The argument in favour of teaching code in schools is more complicated than first appears, writes Niall Kitson.

Seeing as its Seachtain (Coicis?) na Gaeilge I got thinking about the future of the Irish language in the 21st century. In particular, I remembered a study sent by pan-European research body Meta-Net, that listed Irish as one of 21 European languages at risk of ‘digital extinction’ owing to its poor footprint, with support for Irish across areas such as the availability of speech and text resources rated 'fragmentary' or 'weak'. Like the proverbial tree falling in the woods, if a language can’t be found on a mainstream website, is it dead? Even more pertinent, in the context of a knowledge economy can the state afford to make compulsory a minority language at the expense of equipping students with a modern, commercially relevant skill set. Is it acceptable that a knowledge economy suffering a skills gap be saddled with another generation of kids struggling with Irish grammar when Google is crying out for developers with knowledge of HTML 5, CSS etc etc?

It’s Commerce versus Culture; C+ versus the modh coinniollach.

The case for dropping Irish (or at least making it an optional subject) is compelling. According to a report in, Ireland leads Europe in terms of reliance on the tech sector. An average of 7.2% of the workforce is employed by a technology company, a figure rising to 9% in the South and East. The arrival of Facebook and Twitter, along with stalwarts Mircosoft and Apple, are contributing to the creation of so many jobs that the EU has stepped in with a plan to fill the estimated 900,000 unfilled tech vacancies across Europe come 2015.

The pragmatic view of education would be to get as many qualified candidates on the market as quickly as possible - even if it requires disrupting existing teaching methods or the national curriculum. With Government committing to providing 100Mb/s broadband to schools around the country the infrastructure is in place to encourage the adoption technology-reliant teaching styles, getting children used to using ICT at a young age in a way that mirrors what they already do at home and online. With after-school clubs like the CoderDojo movement operating in 23 countries (70 in Ireland alone) it's clear the appetite to learn programming. Compare and contrast with the Irish language today, spoken by a minority and useful only as a requirement for public sector jobs.

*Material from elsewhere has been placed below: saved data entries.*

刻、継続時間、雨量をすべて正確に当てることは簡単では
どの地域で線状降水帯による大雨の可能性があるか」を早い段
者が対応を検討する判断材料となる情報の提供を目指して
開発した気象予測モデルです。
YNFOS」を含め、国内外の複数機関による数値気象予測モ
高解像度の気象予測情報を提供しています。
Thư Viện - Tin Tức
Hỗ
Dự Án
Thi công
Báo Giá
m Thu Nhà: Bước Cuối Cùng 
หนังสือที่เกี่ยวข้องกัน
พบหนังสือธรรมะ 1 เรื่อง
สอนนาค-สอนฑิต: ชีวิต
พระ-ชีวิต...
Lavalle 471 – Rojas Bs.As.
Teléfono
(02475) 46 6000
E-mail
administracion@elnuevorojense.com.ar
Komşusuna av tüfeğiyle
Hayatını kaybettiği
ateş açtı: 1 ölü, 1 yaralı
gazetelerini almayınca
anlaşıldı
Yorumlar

So, out with the Tóraíocht and in with apps? If only it were that simple. In fact, one reason Code should not be taught in schools comes down to the question of what code to teach and how long it will be in common use.

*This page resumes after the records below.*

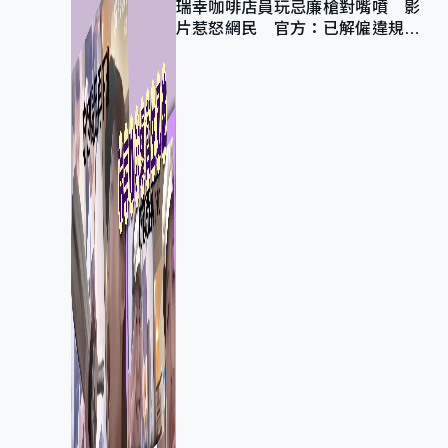
瑞幸咖啡店員玩忌廉槍對嘴噴 影
片惹怒網民 官方：已解僱違規員
工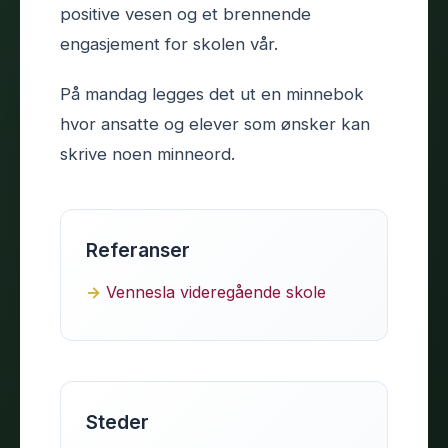
positive vesen og et brennende
engasjement for skolen vår.
På mandag legges det ut en minnebok
hvor ansatte og elever som ønsker kan
skrive noen minneord.
Referanser
Vennesla videregående skole
Steder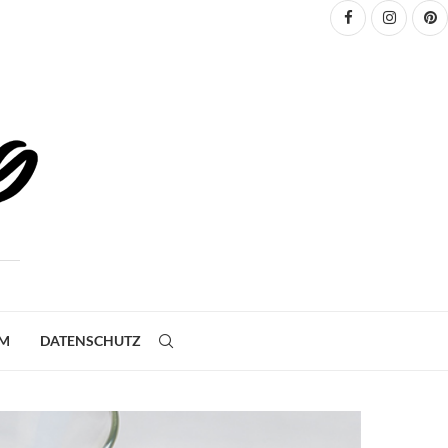
UM
DATENSCHUTZ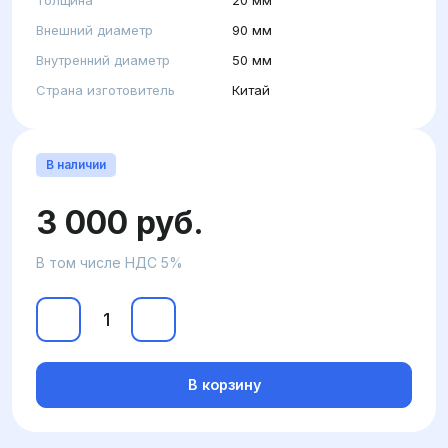
Толщина
20 мм
Внешний диаметр
90 мм
Внутренний диаметр
50 мм
Страна изготовитель
Китай
В наличии
3 000 руб.
В том числе НДС 5%
В корзину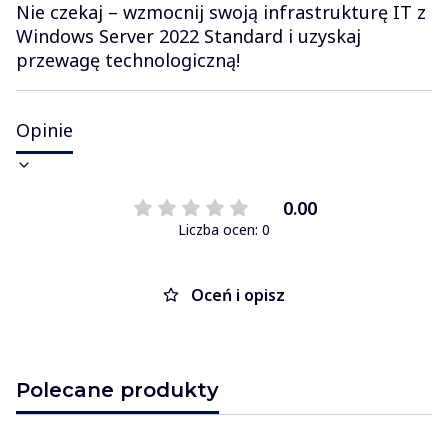
Nie czekaj – wzmocnij swoją infrastrukturę IT z
Windows Server 2022 Standard i uzyskaj
przewagę technologiczną!
Opinie
0.00
Liczba ocen: 0
Oceń i opisz
Polecane produkty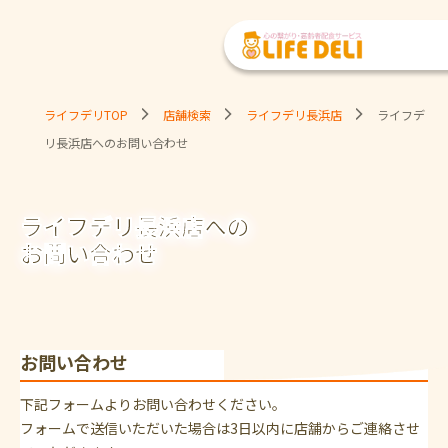
ライフデリTOP
店舗検索
ライフデリ長浜店
ライフデ
リ長浜店へのお問い合わせ
ライフデリ長浜店への
お問い合わせ
お問い合わせ
下記フォームよりお問い合わせください。
フォームで送信いただいた場合は3日以内に店舗からご連絡させ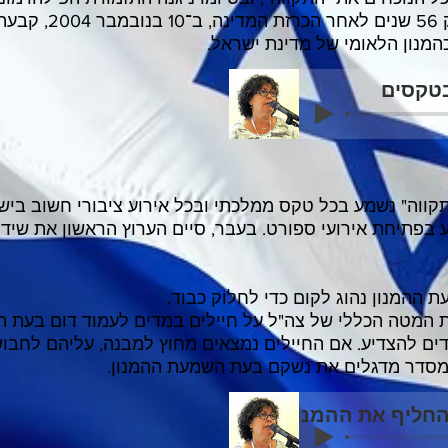
ההמנון. רק 56 שנים לא
המנון הלאומי של מדינת ישראל.
בטקסים
תקווה" נשמע בכל טקס ממלכתי ובכל אירוע ציבורי חשוב ביש
 בפתיחת אירועי ספורט. בעבר, סיים הערוץ הראשון את שיד
 ההמנון נהוג לקום כדי לחלוק כבוד.
ת המטה הכללי של צה"ל על חיילים במדים לעמוד דום בעת ה
דים להצדיע. אם החיילים נמצאים מחוץ למבנה, עליהם לחבוש
סדר מדגלים את נשקם בעת השמעת ההמנון.
חליף את ההמנון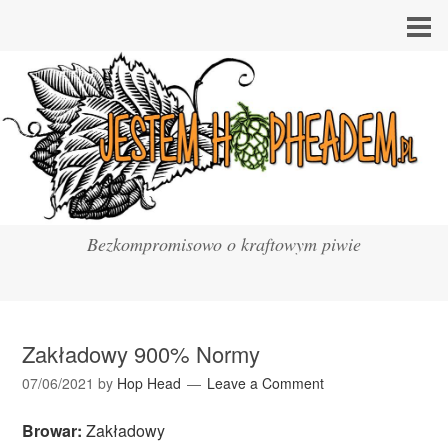
Bezkompromisowo o kraftowym piwie
Zakładowy 900% Normy
07/06/2021
by
Hop Head
Leave a Comment
Browar:
Zakładowy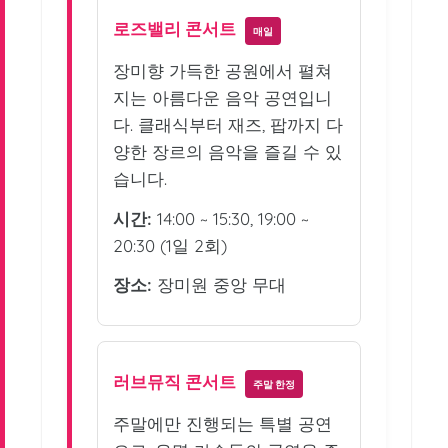
로즈밸리 콘서트
매일
장미향 가득한 공원에서 펼쳐
지는 아름다운 음악 공연입니
다. 클래식부터 재즈, 팝까지 다
양한 장르의 음악을 즐길 수 있
습니다.
시간:
14:00 ~ 15:30, 19:00 ~
20:30 (1일 2회)
장소:
장미원 중앙 무대
러브뮤직 콘서트
주말 한정
주말에만 진행되는 특별 공연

According to a survey from Micro Focus, current trends in technology - particularly the rise of mobile apps and operating systems- has seen some computer languages verge on obsolescence, despite their immense commercial potential. Taking the example of COBOL, the survey of 119 third level institutions found faculties were ditching the language in favour of contemporary options like Java, C++ and C#. This is despite COBOL's prevalence in software used by the financial services sector and projected 10-year lifespan. Some 73% of educators surveyed said they had no plans to teach courses on legacy languages despite 71% admitting there was life in COBOL yet.

As for students, Micro Focus found that educators thought 39% of their charges considered COBOL uncool, 13% thought it had been phased out completely and 15% probably hadn't heard of it at all - this for a programming language that has been around for just over 50 years.

Similarly, programmes developed with languages on the brink of obsolescence will be faced with the 'bit rot' problem where the ability to support software will be become a valuable skill - particularly as the number of legacy systems in operation expands.

Drawing parallels between COBOL and Irish may seem frivolous but there are some commonalities. Unfortunately for COBOL, or any kind of code, it will never have the same cultural importance or resonance. Code does not help define a culture, a nation or bind a people together. Code’s lifespan is limited by commerce, language by the will of the people it serves. For these reasons Irish should not lose its position in the education system, but if subjects like Woodwork, Business Organisation, Art and Technical Drawing are provided then Code must be introduced.